Pooled Proportion: \[\hat{p}_{pooled} = \frac{r_T + r_C}{n_T + n_C}\]

where \(r_T\), \(r_C\) are responses and \(n_T\), \(n_C\) are sample sizes.

Standard Error: \[SE = \sqrt{\hat{p}_{pooled}(1-\hat{p}_{pooled})\left(\frac{1}{n_T} + \frac{1}{n_C}\right)}\]

Z-Statistic: \[Z = \frac{\hat{p}_T - \hat{p}_C}{SE}\]

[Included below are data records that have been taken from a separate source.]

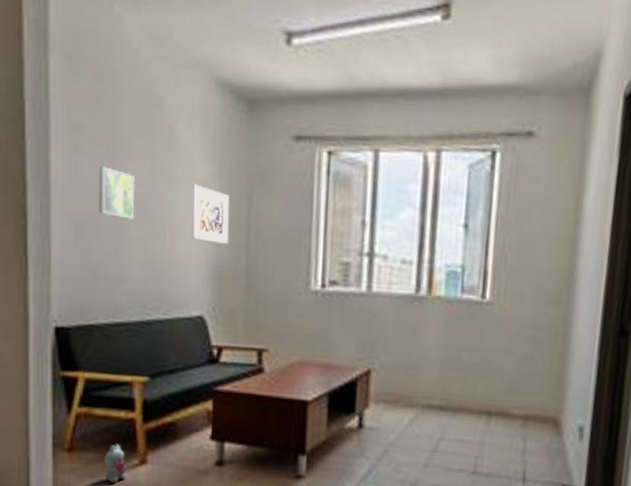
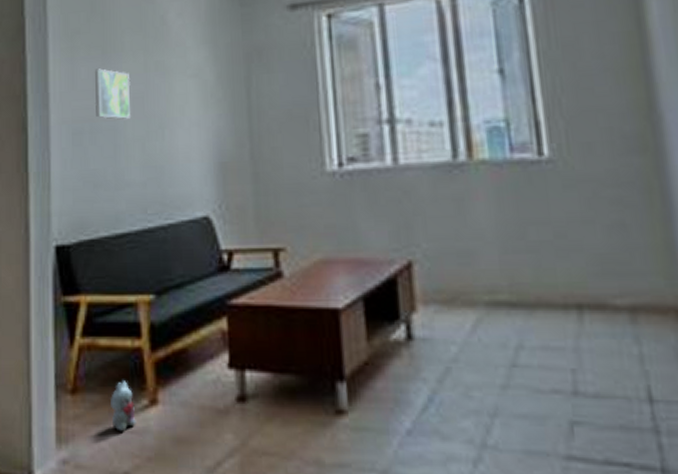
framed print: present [192,184,229,244] -> none [188,72,230,132]

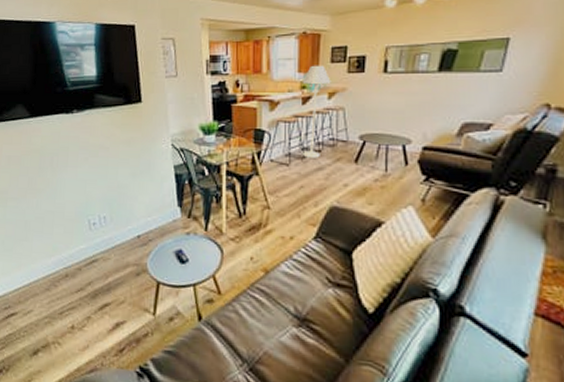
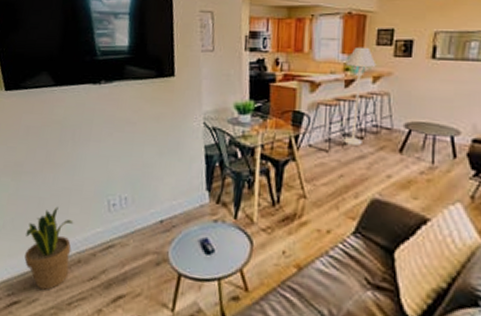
potted plant: none [16,228,59,302] -> present [24,206,74,290]

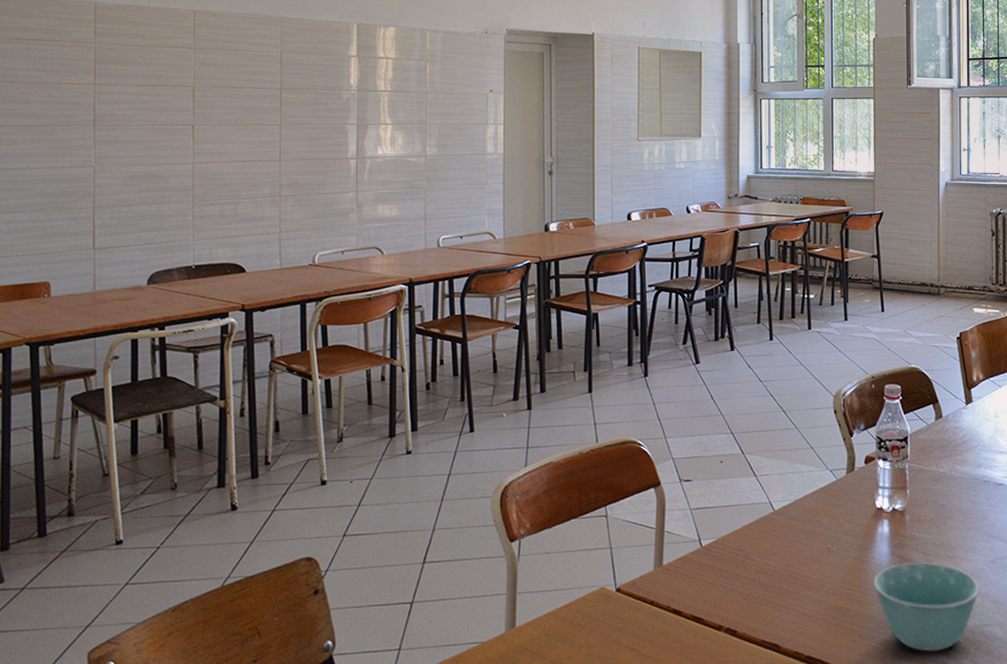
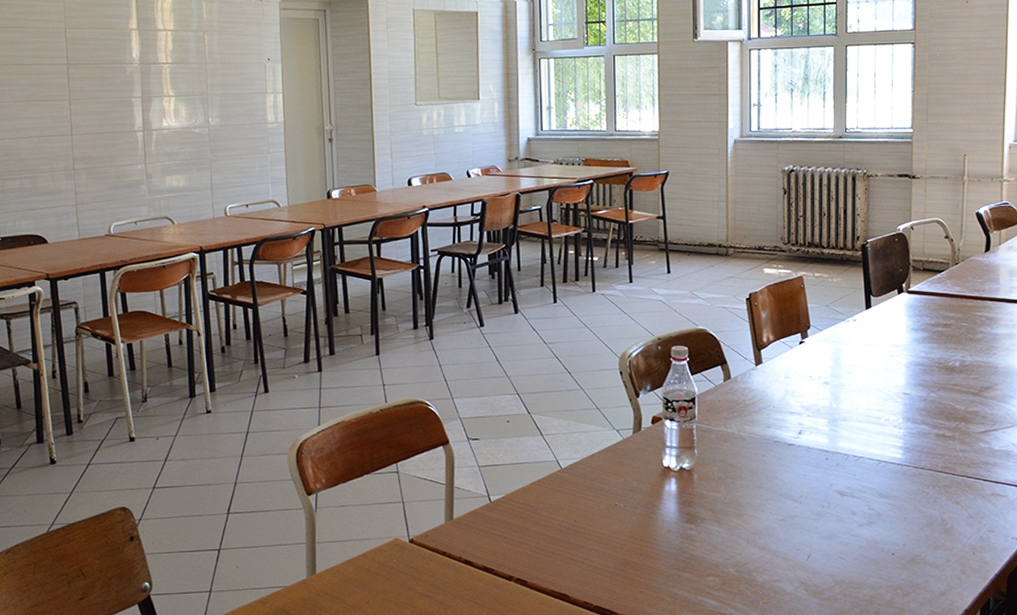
bowl: present [873,561,979,652] -> none [661,519,769,605]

where \(\hat{p}_T = \frac{r_T}{n_T}\) and \(\hat{p}_C = \frac{r_C}{n_C}\).

5.2.2 One-Sided P-Values

  • Greater: \(p = P(Z_{standard} > Z) = 1 - \Phi(Z)\)
  • Less: \(p = P(Z_{standard} < Z) = \Phi(Z)\)
  • Two-sided: \(p = 2(1 - \Phi(|Z|))\)

6 Event-Driven Analysis

6.1 Timing Determination

Analysis timing is determined by the prioritized outcome (OS or PFS) in the timing subgroup:

  1. Sort patients by total time: \(T_{total} = T_{accrual} + X_{outcome}\)
  2. Find analysis time when \(E\)-th event occurs: \(t_{analysis} = T_{total}^{(E)}\)

6.2 Data Censoring

At analysis time \(t_{analysis}\):

Event Indicators: - OS: \(\delta_{OS,i} = \mathbf{1}_{T_{total,OS,i} \leq t_{analysis}}\) - PFS: \(\delta_{PFS,i} = \mathbf{1}_{T_{total,PFS,i} \leq t_{analysis}}\)

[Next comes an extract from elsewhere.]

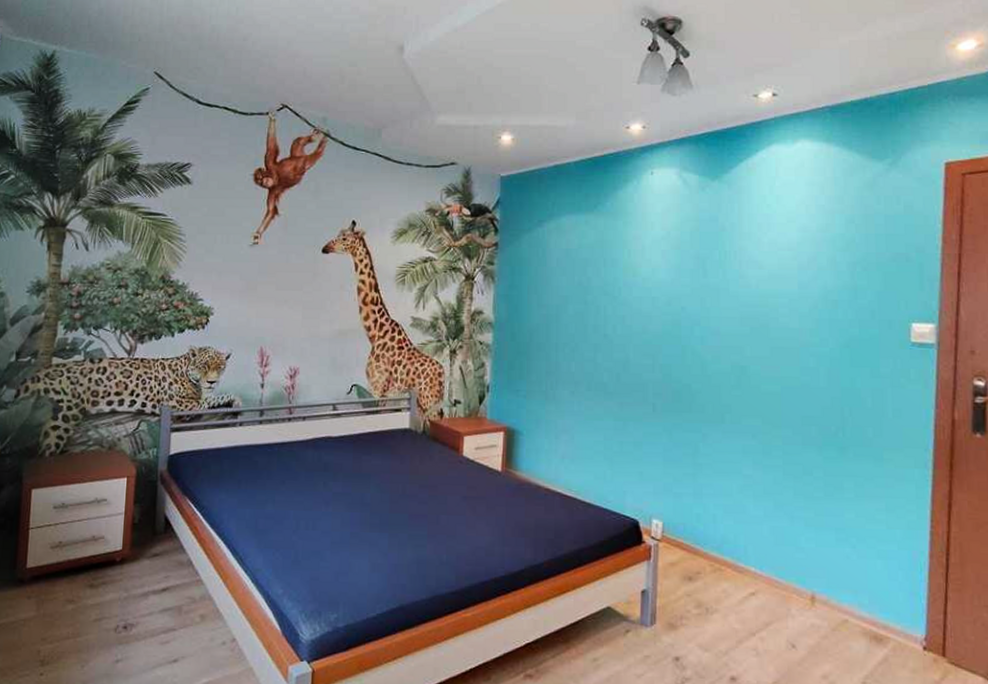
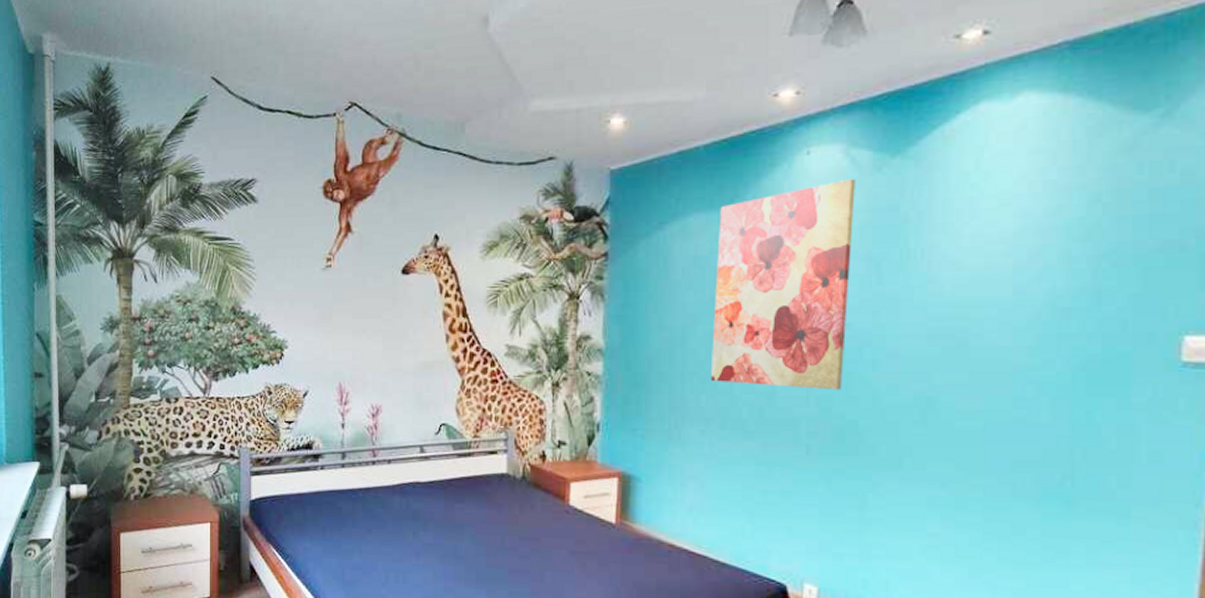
wall art: none [578,195,686,360] -> present [710,178,855,390]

Observed Times: - OS: \(Y_{OS,i} = \min(T_{total,OS,i}, t_{analysis}) - T_{accrual,i}\) - PFS: \(Y_{PFS,i} = \min(T_{total,PFS,i}, t_{analysis}) - T_{accrual,i}\)

7 Implementation Notes

7.1 Numerical Integration

Fréchet-Hoeffding bounds are calculated using R’s integrate() function with adaptive quadrature for high precision.

7.2 Copula Implementation

The package uses the copula package’s normalCopula with dispersion structure “un” (unstructured) for maximum flexibility.

7.3 Boundary Validation

Before simulation, the package validates: 1. Individual correlation bounds for each pair 2. Positive definiteness of correlation matrix 3. Parameter feasibility (e.g., \(0 < p < 1\) for binary outcomes)

8 References

  1. Nelsen, R.B. (2006). An Introduction to Copulas. Springer.
  2. Joe, H. (1997). Multivariate Models and Dependence Concepts. Chapman & Hall.
  3. Prentice, R.L. (1978). Linear rank tests with right censored data. Biometrika, 65(1), 167-179.
  4. Mantel, N. (1966). Evaluation of survival data and two new rank order statistics. Cancer Chemotherapy Reports, 50(3), 163-170.
library(MultiCorrSurvBinary)
library(copula)
library(survival)

This mathematical framework ensures rigorous statistical foundations for all simulation and analysis procedures in the MultiCorrSurvBinary package.